La solitudine fa risplendere la Verità «nel deserto fiorito / dell'anima» (Come allora), permette di oltrepassare i «limiti del tempo» (Dal bianco del pennello), di percepire il «candore del diamante / dentro l'oscurità» (Un riflesso d'amore). Nel silenzio si coglie la voce del Signore che chiama le Sue creature, dal silenzio scaturiscono «frammenti di cielo» (Quali frammenti di cielo), nel silenzio si vive lo stupore di fronte alla meraviglia del creato (Chi ama è prodigo). Silenzio e solitudine, cercati e accettati per una più intensa e consapevole penetrazione nel sapere, diventano elementi indispensabili per gratificanti sensazioni di consonanza e di immersione nella realtà che appare luminosa in una policromia sfaccettata di trasparenze in cui prevalgono le tonalità e le sfumature dell'azzurro del cielo e del mare. Ma il silenzio e la solitudine si annullano nella percezione della presenza di Dio nel proprio cuore (E dove le ali ) che permette di intessere un dialogo silenzioso, ma profondo e illuminante. Un'esperienza che va rivissuta, oggettivata verbalmente per poter essere comunicata, ragion per cui per la poetessa diventa di determinante importanza Scrivere, tematica a cui dedica diverse liriche nella consapevolezza che «Scrivere è cogliere lo stupore / dentro il calice del sospiro», quel sospiro che appunto si avverte solo nel silenzio, ma che poi si dilata ed arricchisce, diventando quella voce di mistero e di verità che l'animo del poeta coglie e che la sua poesia esprime e comunica.

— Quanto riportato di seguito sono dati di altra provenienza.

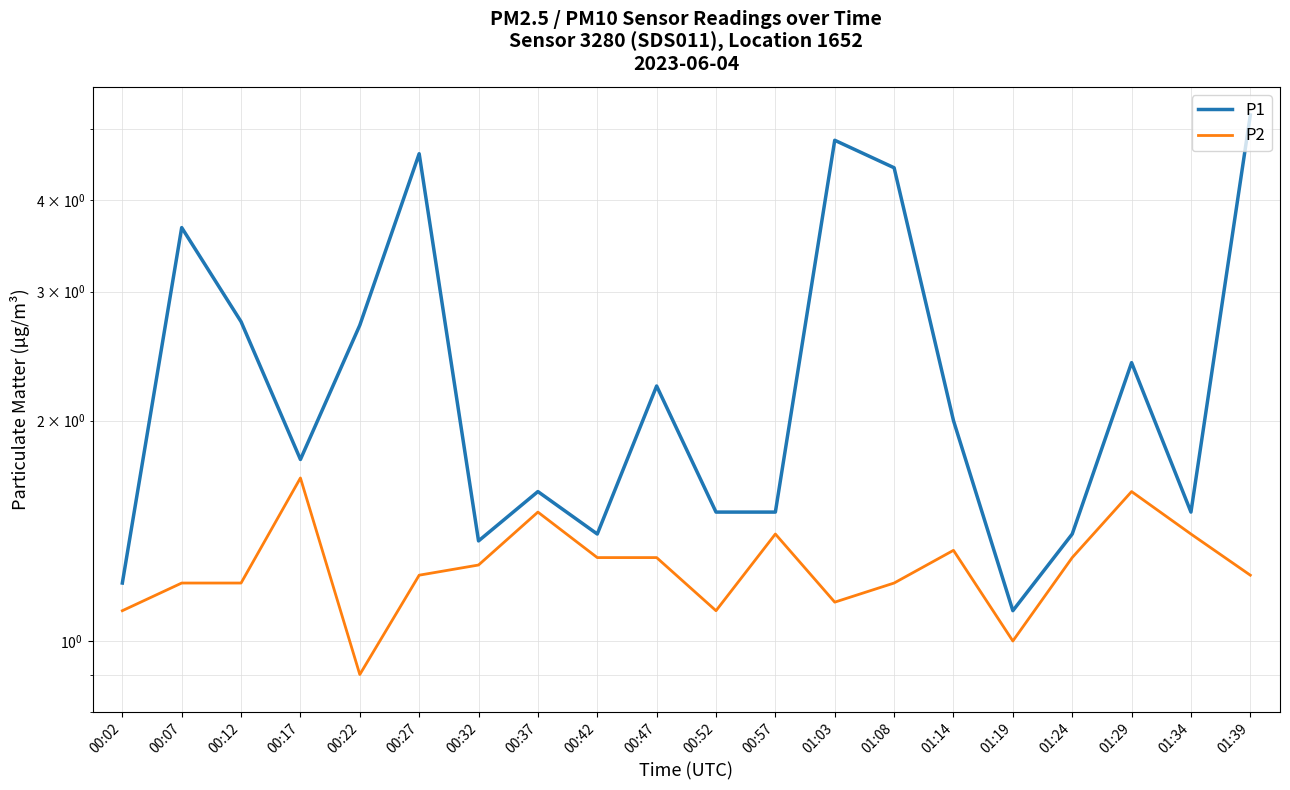

How many lines are shown in the chart?

2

Questo mondo poetico, nel suo silenzio e nella sua solitudine, è privo di presenze umane: il dialogo interpersonale è sempre con il divino, in momenti di più intensa ed approfondita riflessione sui misteri cristiani (Settimana Santa) , nel ripercorrere con la memoria e la fantasia le regioni della Terra santificate dalla presenza divina nella Storia, in un colloquio personale di dialogo e di ricerca (O Divina Madre, Vergine della Solitudine, Cercarti ) nell'attesa e nella speranza. Unica presenza umana, nella sua dimensione trascendentale tra terra e cielo, è Celina, a cui è dedicata l'intensa e commossa lirica Un raro fiore : si tratta di una consorella orsolina indiana la cui vita è stata contrassegnata dalla stupefacente presenza del divino e di cui è in corso la causa di beatificazione.

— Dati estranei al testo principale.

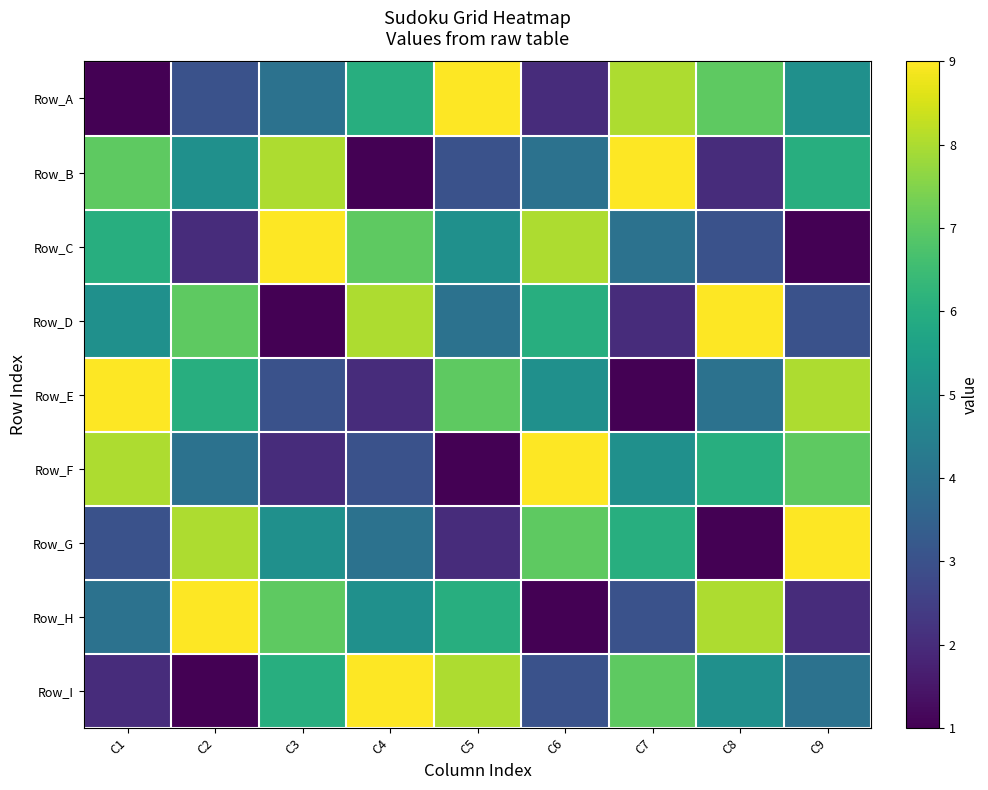

At C6, list the series in order from smallest to largest.

Row_H, Row_A, Row_I, Row_B, Row_E, Row_D, Row_G, Row_C, Row_F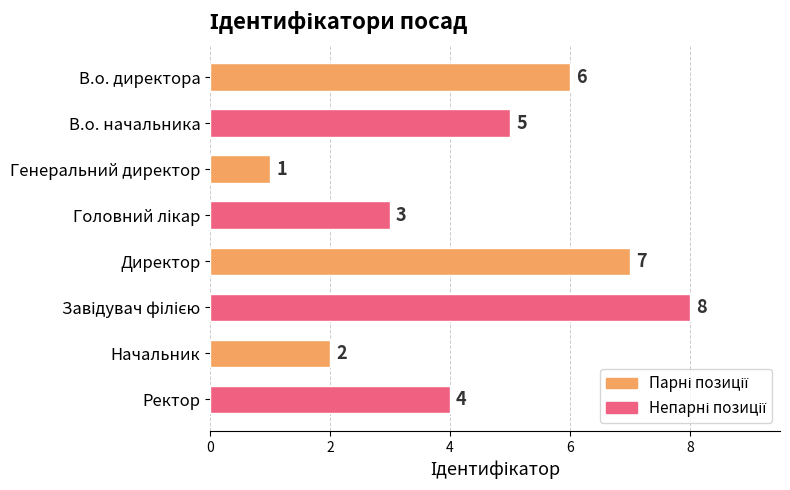

How many values are below 5?

4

Così la poesia di Mariangela De Togni si conferma contrassegnata da un'ispirazione persistente e unitaria, tesa a dire l'indicibile che solo il cuore coglie e che solo la poesia, con la ricchezza delle sue immagini e l'espressività sottile e profonda dei versi, può esprimere, in un'elegante ricercatezza formale che proietta
il dire poetico al di là del tempo e della storia in una dimensione di continuità e persistenza della natura che diventa metafora dell'eterno e tensione verso l'assoluto.
Per Mariangela De Togni scrivere poesia rappresenta il modo più autentico ed efficace di comunicare in un dialogo che vuol essere aperto a tutti e tutti vuole coinvolgere nella contemplazione del mistero della creazione.